Johnson & Johnson has added to the opioid kappa blues. Months after Neumora reported a phase 3 flop, J&J has stopped development of its rival drug candidate aticaprant as an adjunctive treatment for major depressive disorder (MDD).
Aticaprant and Neumora’s navacaprant are oral opioid kappa receptor antagonists. Navacaprant failed a phase 3 MDD trial in January. Earlier this week, Neumora halted one trial of the candidate and paused two late-stage studies after assessing a data set that was even worse than analysts feared based on the top-line failure.
Neumora has cited phase 2 aticaprant data as evidence that its mechanism works and that its failed trial may be an anomaly. That argument took a hit after the stock market closed Thursday, when J&J said it is stopping a phase 3 aticaprant program because of insufficient efficacy in the target patient population.

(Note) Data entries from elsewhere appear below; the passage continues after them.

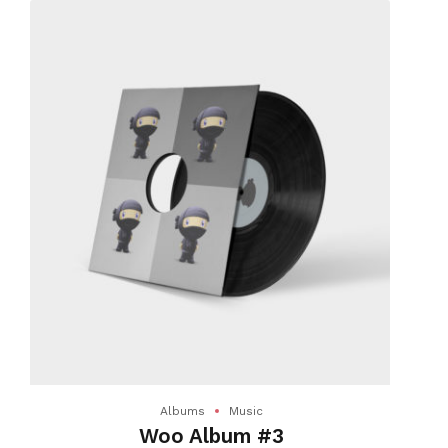
Albums
Music
Woo Album #3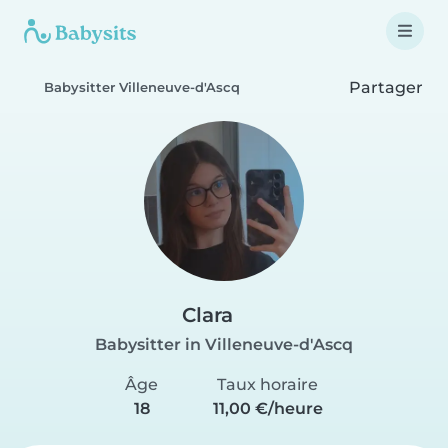
Partager
Babysitter Villeneuve-d'Ascq
Clara
Babysitter in Villeneuve-d'Ascq
Âge
Taux horaire
18
11,00 €/heure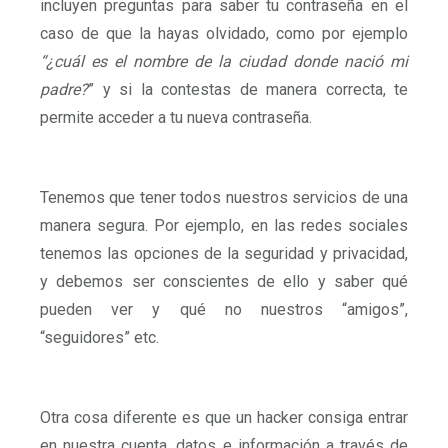
incluyen preguntas para saber tu contraseña en el
caso de que la hayas olvidado, como por ejemplo
“¿cuál es el nombre de la ciudad donde nació mi
padre?
” y si la contestas de manera correcta, te
permite acceder a tu nueva contraseña.
Tenemos que tener todos nuestros servicios de una
manera segura. Por ejemplo, en las redes sociales
tenemos las opciones de la seguridad y privacidad,
y debemos ser conscientes de ello y saber qué
pueden ver y qué no nuestros “amigos”,
“seguidores” etc.
Otra cosa diferente es que un hacker consiga entrar
en nuestra cuenta, datos e información a través de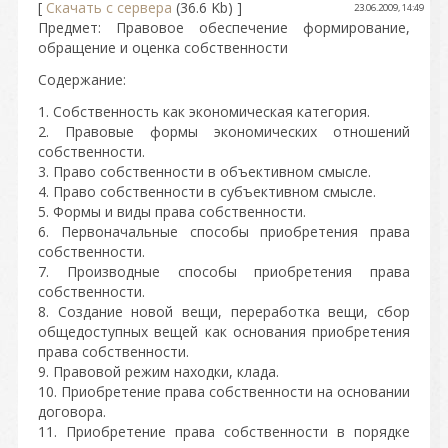
[
Скачать с сервера
(36.6 Kb) ]
23.06.2009, 14:49
Предмет: Правовое обеспечение формирование,
обращение и оценка собственности
Содержание:
1. Собственность как экономическая категория.
2. Правовые формы экономических отношений
собственности.
3. Право собственности в объективном смысле.
4. Право собственности в субъективном смысле.
5. Формы и виды права собственности.
6. Первоначальные способы приобретения права
собственности.
7. Производные способы приобретения права
собственности.
8. Создание новой вещи, переработка вещи, сбор
общедоступных вещей как основания приобретения
права собственности.
9. Правовой режим находки, клада.
10. Приобретение права собственности на основании
договора.
11. Приобретение права собственности в порядке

J&J is yet to give up on aticaprant. Noting that the molecule was safe and well tolerated, the Big Pharma said it will “explore future development opportunities for aticaprant in other areas of high unmet need.” The abandoned indication was the big near-term sales opportunity, though. J&J tipped (PDF) aticaprant to generate peak sales of $1 billion to $5 billion a year in the setting late in 2023.
The Big Pharma made the forecast as it laid out its vision for becoming the No. 1 neuroscience company by 2030. J&J took a shortcut toward that goal in January by inking a deal to buy Intra-Cellular Therapies for $14.6 billion. Buying Intra-Cellular will give J&J control of Caplyta, a drug that has delivered phase 3 wins in MDD.
Having seen J&J bolster its MDD portfolio, Wolfe Research analyst Alexandria Hammond, Ph.D., asked (PDF) the company on an earnings call in January whether people should “expect a deprioritization of seltorexant and aticaprant.” John Reed, M.D., Ph.D., executive vice president, innovative medicine, R&D at J&J, said “absolutely not,” because “J&J needs unique mechanisms that can play in different subpopulations.”